During 2019, the Company entered into a Memorandum of Understanding with Boeing to compensate Southwest for estimated financial damages incurred during 2019 related to the grounding of the MAX. The terms of the agreement are confidential, but were intended to provide for a substantial portion of the Company’s financial damages associated with both the 34 MAX aircraft that were grounded as of March 13, 2019, as well as the 41 additional MAX aircraft the Company was scheduled to receive (28 owned MAX from Boeing and 13 leased MAX from third parties) from March 13, 2019 through December 31, 2019. The Company will account for substantially all of the proceeds received from Boeing as a reduction in cost basis spread across both the existing 31 owned MAX in the Company’s fleet at the time, and the Company’s future firm aircraft deliveries as of the date of the agreement. A total of $428 million in proceeds received in cash from Boeing are reflected within Investing Activities in the Consolidated Statement of Cash Flows for the year ended December 31, 2020. No material financial impacts of the agreement were realized in the Company’s earnings during the years ended December 31, 2020, 2021, or 2022.

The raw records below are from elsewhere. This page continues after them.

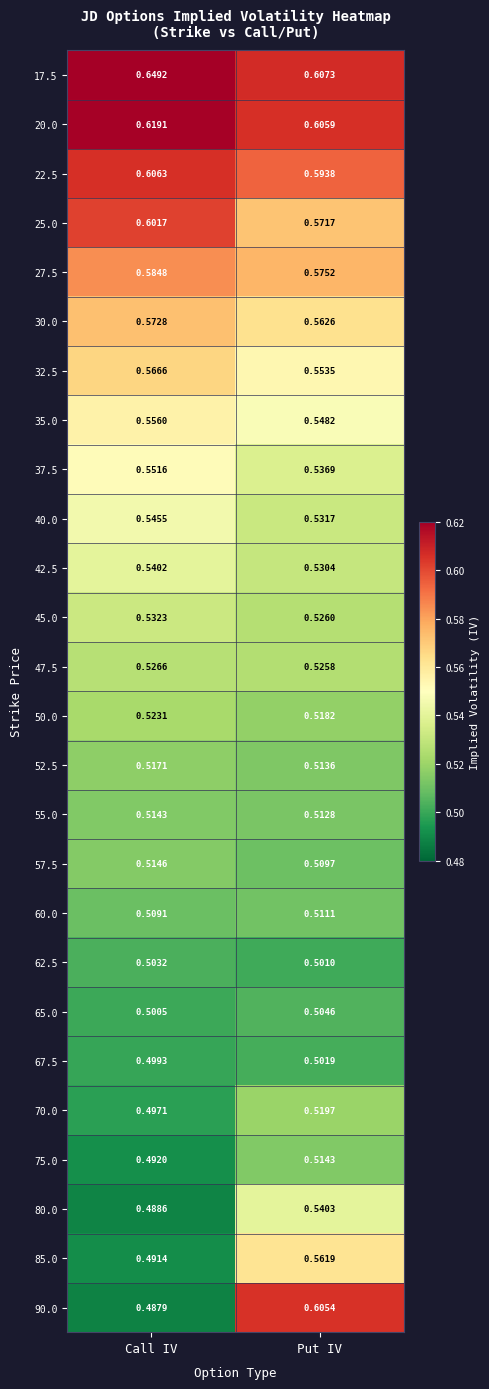

What is the average value of the 60.0 series?

0.5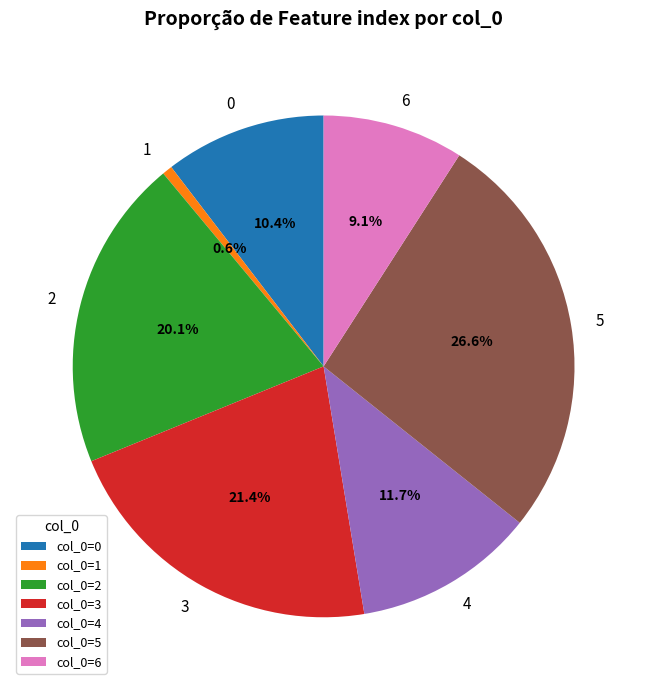

Does 1 represent more than half of the total?

No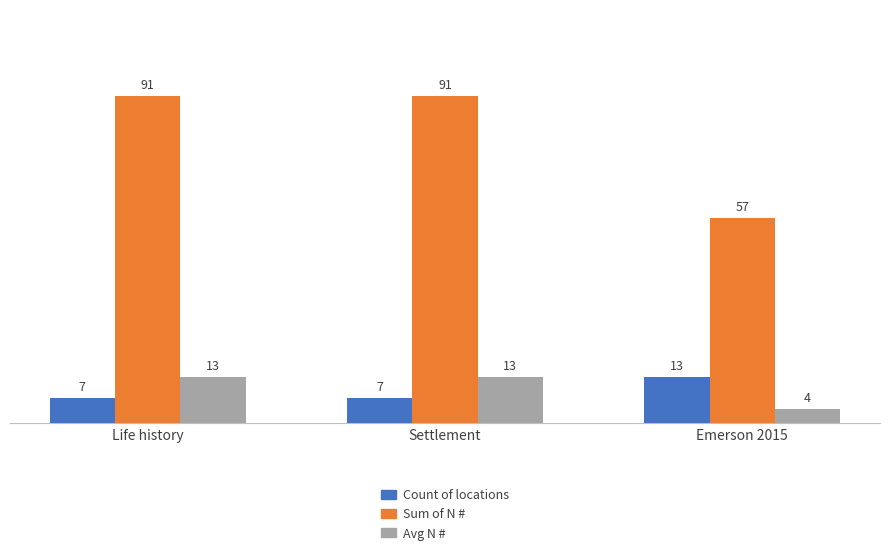

Rank the series at Settlement from highest to lowest value.

Sum of N #, Avg N #, Count of locations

During December 2020, the Company entered into an agreement with Boeing to compensate the Company for estimated financial damages incurred during 2020 related to the grounding of the MAX. The terms of the agreement are confidential, but the compensation was in the form of credit memos taken against future payments due to Boeing as aircraft were delivered in accordance with the amended delivery schedule, or as future progress payments were due. The Company accounted for substantially all of the compensation received from Boeing as a reduction in cost basis spread across both the existing owned MAX in the Company’s fleet, and the Company’s future firm aircraft deliveries from Boeing as of the date of the agreement. During fourth quarter 2021, the Company fully utilized the credits from Boeing, and no credits remained as of December 31, 2021. No material financial impacts of the agreement were realized in the Company’s earnings for the year ended December 31, 2022.